Would you reproduce all of the entries below, character for character?

(Items from a dataset)
────────
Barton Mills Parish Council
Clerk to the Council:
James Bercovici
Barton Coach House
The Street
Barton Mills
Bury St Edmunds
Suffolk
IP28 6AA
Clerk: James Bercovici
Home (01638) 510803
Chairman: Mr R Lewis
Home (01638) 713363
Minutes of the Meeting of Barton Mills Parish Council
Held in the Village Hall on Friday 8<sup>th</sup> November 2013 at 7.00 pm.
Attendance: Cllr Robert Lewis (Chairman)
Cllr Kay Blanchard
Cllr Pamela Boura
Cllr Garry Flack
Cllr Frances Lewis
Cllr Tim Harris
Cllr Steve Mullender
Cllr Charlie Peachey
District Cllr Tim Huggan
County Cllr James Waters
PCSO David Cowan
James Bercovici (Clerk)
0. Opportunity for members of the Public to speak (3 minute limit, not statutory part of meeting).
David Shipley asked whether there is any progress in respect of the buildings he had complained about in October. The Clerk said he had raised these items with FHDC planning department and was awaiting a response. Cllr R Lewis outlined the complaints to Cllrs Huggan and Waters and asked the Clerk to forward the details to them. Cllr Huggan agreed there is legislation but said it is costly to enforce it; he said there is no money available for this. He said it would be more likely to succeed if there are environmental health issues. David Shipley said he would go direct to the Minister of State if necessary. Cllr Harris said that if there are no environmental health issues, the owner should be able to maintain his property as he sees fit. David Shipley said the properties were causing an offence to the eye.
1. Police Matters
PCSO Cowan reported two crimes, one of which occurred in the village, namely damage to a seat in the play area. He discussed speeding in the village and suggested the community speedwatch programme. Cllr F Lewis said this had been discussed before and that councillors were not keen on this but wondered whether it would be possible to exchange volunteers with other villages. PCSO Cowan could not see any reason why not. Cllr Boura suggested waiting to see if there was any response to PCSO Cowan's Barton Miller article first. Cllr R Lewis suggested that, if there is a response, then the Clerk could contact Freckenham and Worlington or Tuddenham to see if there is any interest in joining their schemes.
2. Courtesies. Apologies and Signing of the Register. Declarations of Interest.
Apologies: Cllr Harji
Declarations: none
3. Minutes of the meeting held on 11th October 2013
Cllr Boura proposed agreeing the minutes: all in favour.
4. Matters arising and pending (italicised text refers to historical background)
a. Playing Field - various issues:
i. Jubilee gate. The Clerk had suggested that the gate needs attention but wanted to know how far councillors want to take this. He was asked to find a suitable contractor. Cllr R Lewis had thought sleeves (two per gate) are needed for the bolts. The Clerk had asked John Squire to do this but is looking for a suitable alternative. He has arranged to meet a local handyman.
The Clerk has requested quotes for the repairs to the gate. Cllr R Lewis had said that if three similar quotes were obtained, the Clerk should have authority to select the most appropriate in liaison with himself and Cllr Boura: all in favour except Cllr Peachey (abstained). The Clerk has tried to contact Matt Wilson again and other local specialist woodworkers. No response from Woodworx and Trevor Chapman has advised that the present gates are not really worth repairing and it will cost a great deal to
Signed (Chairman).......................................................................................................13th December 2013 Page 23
────────
Response to the task
Barton Mills Parish Council
Clerk to the Council:
James Bercovici
Barton Coach House
The Street
Barton Mills
Bury St Edmunds
Suffolk
IP28 6AA
Clerk: James Bercovici
Home (01638) 510803
Chairman: Mr R Lewis
Home (01638) 713363
Minutes of the Meeting of Barton Mills Parish Council
Held in the Village Hall on Friday 8<sup>th</sup> November 2013 at 7.00 pm.
Attendance: Cllr Robert Lewis (Chairman)
Cllr Kay Blanchard
Cllr Pamela Boura
Cllr Garry Flack
Cllr Frances Lewis
Cllr Tim Harris
Cllr Steve Mullender
Cllr Charlie Peachey
District Cllr Tim Huggan
County Cllr James Waters
PCSO David Cowan
James Bercovici (Clerk)
0. Opportunity for members of the Public to speak (3 minute limit, not statutory part of meeting).
David Shipley asked whether there is any progress in respect of the buildings he had complained about in October. The Clerk said he had raised these items with FHDC planning department and was awaiting a response. Cllr R Lewis outlined the complaints to Cllrs Huggan and Waters and asked the Clerk to forward the details to them. Cllr Huggan agreed there is legislation but said it is costly to enforce it; he said there is no money available for this. He said it would be more likely to succeed if there are environmental health issues. David Shipley said he would go direct to the Minister of State if necessary. Cllr Harris said that if there are no environmental health issues, the owner should be able to maintain his property as he sees fit. David Shipley said the properties were causing an offence to the eye.
1. Police Matters
PCSO Cowan reported two crimes, one of which occurred in the village, namely damage to a seat in the play area. He discussed speeding in the village and suggested the community speedwatch programme. Cllr F Lewis said this had been discussed before and that councillors were not keen on this but wondered whether it would be possible to exchange volunteers with other villages. PCSO Cowan could not see any reason why not. Cllr Boura suggested waiting to see if there was any response to PCSO Cowan's Barton Miller article first. Cllr R Lewis suggested that, if there is a response, then the Clerk could contact Freckenham and Worlington or Tuddenham to see if there is any interest in joining their schemes.
2. Courtesies. Apologies and Signing of the Register. Declarations of Interest.
Apologies: Cllr Harji
Declarations: none
3. Minutes of the meeting held on 11th October 2013
Cllr Boura proposed agreeing the minutes: all in favour.
4. Matters arising and pending (italicised text refers to historical background)
a. Playing Field - various issues:
i. Jubilee gate. The Clerk had suggested that the gate needs attention but wanted to know how far councillors want to take this. He was asked to find a suitable contractor. Cllr R Lewis had thought sleeves (two per gate) are needed for the bolts. The Clerk had asked John Squire to do this but is looking for a suitable alternative. He has arranged to meet a local handyman.
The Clerk has requested quotes for the repairs to the gate. Cllr R Lewis had said that if three similar quotes were obtained, the Clerk should have authority to select the most appropriate in liaison with himself and Cllr Boura: all in favour except Cllr Peachey (abstained). The Clerk has tried to contact Matt Wilson again and other local specialist woodworkers. No response from Woodworx and Trevor Chapman has advised that the present gates are not really worth repairing and it will cost a great deal to
Signed (Chairman).......................................................................................................13th December 2013 Page 23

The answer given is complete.